Perdere anche una sola notte di sonno aumenta proteine Tau nel cervello, un marcatore dell’Alzheimer

Perdere anche una sola notte di sonno aumenta i livelli di Tau, proteine abbondanti nei neuroni del sistema nervoso centrale considerabili come un marcatore di demenza senile, in particolare del morbo di Alzheimer.
È la scoperta effettuata da un team di ricercatori dell’Università di Uppsala che ha pubblicato il proprio studio su Neurology.

Le proteine Tau presenti nei neuroni sono solite formare dei “grovigli”. Quando la formazione di questi aggrovigliamenti supera un certo limite, si accumulano nel cervello e portano alla malattia di Alzheimer. Prima che compaiono i sintomi della stessa malattia, l’accumulo può durare anche per decenni.
Già in passato alcuni studi avevano mostrato che i livelli di Tau nel liquido spinale cerebrale poteva aumentare a seguito della privazione del sonno.

Secondo quanto riferisce Jonathan Cedernaes, uno degli autori dello studio, anche una sola notte di sonno può provocare un aumento, benché leggero, del livello di tau nel sangue. Questa scoperta suggerisce a sua volta che interruzioni ripetute del sonno o privazioni dello stesso ripetute sul lungo periodo possono dunque avere effetti dannosi in termini di funzionalità cognitive e per quanto riguarda il rischio dell’Alzheimer stesso.

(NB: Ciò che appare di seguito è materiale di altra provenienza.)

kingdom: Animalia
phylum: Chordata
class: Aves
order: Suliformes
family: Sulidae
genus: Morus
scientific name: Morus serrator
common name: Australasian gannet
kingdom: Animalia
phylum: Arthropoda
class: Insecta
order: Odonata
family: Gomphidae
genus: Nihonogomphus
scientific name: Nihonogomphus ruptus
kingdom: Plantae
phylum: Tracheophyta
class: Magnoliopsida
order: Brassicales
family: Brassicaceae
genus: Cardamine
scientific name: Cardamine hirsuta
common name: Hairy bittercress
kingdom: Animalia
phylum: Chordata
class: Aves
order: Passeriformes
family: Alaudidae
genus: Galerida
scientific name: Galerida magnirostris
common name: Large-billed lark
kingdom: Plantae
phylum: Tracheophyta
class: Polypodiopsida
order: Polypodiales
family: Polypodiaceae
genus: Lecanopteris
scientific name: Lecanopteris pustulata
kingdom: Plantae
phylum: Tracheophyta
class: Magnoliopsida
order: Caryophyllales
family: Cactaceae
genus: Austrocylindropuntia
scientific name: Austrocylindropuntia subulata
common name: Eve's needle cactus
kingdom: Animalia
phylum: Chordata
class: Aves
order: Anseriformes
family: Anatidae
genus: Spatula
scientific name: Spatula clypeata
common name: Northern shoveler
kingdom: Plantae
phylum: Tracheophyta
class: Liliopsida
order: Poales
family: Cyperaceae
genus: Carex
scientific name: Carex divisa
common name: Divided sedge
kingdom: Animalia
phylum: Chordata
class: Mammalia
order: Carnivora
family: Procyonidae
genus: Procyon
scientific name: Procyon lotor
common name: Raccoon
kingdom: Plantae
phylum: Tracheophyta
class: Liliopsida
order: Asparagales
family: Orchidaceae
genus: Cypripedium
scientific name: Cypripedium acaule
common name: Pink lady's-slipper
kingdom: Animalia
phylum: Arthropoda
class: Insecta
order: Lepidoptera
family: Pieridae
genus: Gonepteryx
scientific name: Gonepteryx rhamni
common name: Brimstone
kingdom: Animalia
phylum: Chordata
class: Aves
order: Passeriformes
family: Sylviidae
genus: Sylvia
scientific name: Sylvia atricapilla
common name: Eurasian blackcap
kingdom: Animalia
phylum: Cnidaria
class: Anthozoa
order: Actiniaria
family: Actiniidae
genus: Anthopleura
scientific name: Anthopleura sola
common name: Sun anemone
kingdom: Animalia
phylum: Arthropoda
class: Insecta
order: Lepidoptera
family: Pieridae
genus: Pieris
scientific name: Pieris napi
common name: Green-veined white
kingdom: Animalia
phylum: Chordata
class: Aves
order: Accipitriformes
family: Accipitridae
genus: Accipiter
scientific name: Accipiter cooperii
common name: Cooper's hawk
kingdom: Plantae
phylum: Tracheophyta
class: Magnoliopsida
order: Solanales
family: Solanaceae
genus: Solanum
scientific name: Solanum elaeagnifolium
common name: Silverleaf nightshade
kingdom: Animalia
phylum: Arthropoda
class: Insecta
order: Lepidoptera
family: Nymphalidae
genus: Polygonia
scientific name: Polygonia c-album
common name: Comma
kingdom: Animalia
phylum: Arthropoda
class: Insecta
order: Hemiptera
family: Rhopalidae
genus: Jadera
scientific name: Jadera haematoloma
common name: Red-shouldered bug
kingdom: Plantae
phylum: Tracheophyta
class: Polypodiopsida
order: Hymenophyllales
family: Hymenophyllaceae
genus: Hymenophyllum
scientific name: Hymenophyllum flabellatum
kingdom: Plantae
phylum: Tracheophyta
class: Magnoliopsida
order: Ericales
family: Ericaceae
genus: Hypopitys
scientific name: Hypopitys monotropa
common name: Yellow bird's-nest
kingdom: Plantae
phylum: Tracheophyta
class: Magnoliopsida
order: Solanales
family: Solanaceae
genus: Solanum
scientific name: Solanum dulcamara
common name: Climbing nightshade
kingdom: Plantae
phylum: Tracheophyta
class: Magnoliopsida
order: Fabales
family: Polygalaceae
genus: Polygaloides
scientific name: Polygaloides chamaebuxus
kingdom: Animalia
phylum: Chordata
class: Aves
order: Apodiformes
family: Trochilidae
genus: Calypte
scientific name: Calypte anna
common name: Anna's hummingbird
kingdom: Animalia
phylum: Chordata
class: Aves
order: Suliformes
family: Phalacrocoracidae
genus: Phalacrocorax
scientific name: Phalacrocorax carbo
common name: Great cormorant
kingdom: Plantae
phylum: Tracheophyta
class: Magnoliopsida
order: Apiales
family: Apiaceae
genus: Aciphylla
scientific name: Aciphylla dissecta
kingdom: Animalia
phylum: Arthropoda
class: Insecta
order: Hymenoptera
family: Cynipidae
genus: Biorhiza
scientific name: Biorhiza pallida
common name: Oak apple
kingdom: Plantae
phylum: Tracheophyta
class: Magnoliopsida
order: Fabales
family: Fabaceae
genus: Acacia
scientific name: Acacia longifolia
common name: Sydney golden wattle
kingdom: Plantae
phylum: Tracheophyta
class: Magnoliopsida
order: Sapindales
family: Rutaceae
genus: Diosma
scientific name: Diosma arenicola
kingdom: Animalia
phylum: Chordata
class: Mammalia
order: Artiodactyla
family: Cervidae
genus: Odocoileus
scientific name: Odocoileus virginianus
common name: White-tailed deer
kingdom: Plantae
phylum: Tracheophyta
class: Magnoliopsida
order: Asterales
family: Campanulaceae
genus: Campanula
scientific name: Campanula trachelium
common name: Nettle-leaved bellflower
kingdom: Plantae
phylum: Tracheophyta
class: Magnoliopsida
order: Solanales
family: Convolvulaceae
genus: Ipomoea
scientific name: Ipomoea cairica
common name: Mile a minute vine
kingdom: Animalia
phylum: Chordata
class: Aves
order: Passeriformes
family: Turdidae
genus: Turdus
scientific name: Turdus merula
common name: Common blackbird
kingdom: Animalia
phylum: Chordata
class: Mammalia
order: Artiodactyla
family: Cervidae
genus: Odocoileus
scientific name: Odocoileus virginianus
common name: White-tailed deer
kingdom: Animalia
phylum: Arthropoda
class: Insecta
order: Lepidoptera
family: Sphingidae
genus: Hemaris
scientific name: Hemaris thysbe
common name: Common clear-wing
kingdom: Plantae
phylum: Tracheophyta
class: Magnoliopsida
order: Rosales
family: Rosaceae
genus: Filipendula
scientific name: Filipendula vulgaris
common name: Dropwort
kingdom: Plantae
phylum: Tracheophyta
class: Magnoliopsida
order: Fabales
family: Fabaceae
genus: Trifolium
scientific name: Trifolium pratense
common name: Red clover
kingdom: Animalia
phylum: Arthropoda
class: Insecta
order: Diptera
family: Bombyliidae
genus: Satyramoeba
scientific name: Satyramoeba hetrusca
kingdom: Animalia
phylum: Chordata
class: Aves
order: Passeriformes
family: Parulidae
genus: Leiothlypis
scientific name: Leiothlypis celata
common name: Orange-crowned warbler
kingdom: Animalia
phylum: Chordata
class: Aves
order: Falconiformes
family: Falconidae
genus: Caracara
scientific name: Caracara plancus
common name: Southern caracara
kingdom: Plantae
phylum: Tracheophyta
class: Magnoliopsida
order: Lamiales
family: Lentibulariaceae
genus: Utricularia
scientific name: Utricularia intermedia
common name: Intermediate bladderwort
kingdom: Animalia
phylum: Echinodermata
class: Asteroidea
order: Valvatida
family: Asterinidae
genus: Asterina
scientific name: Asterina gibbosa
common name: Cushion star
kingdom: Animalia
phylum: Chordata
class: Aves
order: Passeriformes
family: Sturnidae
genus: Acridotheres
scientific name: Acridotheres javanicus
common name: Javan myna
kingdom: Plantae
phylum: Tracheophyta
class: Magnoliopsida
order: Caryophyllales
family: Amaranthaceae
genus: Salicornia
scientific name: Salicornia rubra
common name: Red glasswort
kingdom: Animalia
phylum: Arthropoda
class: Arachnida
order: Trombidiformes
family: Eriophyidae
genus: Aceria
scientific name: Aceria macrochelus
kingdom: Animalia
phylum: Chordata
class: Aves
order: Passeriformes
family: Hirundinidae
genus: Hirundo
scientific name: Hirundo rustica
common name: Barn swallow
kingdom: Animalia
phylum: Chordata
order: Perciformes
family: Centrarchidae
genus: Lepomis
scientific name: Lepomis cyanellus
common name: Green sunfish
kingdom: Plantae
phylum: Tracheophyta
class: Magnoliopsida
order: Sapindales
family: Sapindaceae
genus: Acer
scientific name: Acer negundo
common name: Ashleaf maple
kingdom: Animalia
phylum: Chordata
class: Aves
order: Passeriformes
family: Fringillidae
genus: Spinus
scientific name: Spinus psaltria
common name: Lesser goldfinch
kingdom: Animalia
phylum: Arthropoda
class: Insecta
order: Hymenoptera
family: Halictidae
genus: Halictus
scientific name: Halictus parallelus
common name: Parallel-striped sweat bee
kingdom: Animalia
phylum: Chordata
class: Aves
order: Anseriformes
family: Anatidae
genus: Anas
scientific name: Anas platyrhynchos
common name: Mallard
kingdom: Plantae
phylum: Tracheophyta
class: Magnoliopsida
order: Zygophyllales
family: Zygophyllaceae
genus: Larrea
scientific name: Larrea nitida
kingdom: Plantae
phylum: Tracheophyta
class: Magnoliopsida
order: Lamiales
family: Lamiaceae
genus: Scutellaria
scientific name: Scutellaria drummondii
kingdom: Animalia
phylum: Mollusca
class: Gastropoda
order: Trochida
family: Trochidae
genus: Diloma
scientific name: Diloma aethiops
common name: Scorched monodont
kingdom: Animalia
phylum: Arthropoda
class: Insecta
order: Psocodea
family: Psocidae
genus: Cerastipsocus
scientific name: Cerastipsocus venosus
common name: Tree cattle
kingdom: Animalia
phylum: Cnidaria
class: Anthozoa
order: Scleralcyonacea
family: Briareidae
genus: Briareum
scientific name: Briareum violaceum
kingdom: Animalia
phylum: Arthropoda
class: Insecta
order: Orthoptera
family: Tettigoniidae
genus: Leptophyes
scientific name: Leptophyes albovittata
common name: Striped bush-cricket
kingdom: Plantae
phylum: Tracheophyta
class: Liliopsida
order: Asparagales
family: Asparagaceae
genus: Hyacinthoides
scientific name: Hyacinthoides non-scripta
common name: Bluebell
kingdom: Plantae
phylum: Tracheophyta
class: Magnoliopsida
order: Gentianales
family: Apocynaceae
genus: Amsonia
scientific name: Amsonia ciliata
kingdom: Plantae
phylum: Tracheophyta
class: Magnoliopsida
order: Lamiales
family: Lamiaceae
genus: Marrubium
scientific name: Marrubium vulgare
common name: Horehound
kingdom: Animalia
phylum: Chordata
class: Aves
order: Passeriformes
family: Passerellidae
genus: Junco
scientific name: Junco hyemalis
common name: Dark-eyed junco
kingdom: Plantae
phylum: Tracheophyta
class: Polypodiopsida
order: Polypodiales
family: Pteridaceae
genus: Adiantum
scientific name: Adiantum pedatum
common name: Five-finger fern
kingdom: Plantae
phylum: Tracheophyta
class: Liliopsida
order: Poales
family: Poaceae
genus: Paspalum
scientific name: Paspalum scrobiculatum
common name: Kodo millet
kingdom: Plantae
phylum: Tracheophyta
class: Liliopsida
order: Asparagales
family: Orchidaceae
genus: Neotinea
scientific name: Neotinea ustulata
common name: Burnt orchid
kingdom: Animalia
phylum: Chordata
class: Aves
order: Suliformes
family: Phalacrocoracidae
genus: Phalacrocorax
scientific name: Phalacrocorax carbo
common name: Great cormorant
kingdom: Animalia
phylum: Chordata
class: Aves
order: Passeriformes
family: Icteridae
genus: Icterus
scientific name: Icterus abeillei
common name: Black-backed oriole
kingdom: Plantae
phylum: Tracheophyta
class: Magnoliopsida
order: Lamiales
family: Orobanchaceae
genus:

I ricercatori hanno svolto studi su 15 uomini sani con un’età media di 22 anni che avevano riferito, prima della partenza dell’esperimento, di dormire regolarmente da sette a nove ore a notte.
In una prima fase, queste persone hanno osservato uno programma rigoroso di pasti e di attività fisica per due giorni due notti. Dopo questa prima fase, sono stati prelevati campioni di sangue e analizzati.

È partita poi la seconda fase durante la quale alle stesse persone veniva concessa una notte di sonno normale seguita però da una notte in cui venivano tenuti forzatamente svegli con luci accese e con varie attività.
Le susseguenti analisi del sangue mostravano un aumento del 17% dei livelli di tau nel sangue dopo solo una notte di privazione di sonno. I ricercatori hanno esaminato anche altri quattro biomarcatori collegati all’Alzheimer ma questi ultimi non sono stati caratterizzati da particolari cambiamenti o aumenti.

Secondo quanto rivela lo stesso Cedernaes ciò è da spiegare nel fatto che quando i neuroni sono attivi, il rilascio di TAU nel cervello e più alto rispetto a quando dormiamo. Ecco perché dopo una sola notte trascorsa da svegli, la quantità risulta aumentata il giorno dopo.
Ora sono necessari ulteriori studi per capire se questi aumenti provocano un aumento generale dei livelli di tau nel cervello sul lungo periodo oppure se queste proteine, dopo una notte insonne, vengono interamente o in parte eliminate in qualche modo.
Inoltre andrebbero effettuate ulteriori studi su popolazioni diverse, ad esempio su pazienti femmine o persone anziane.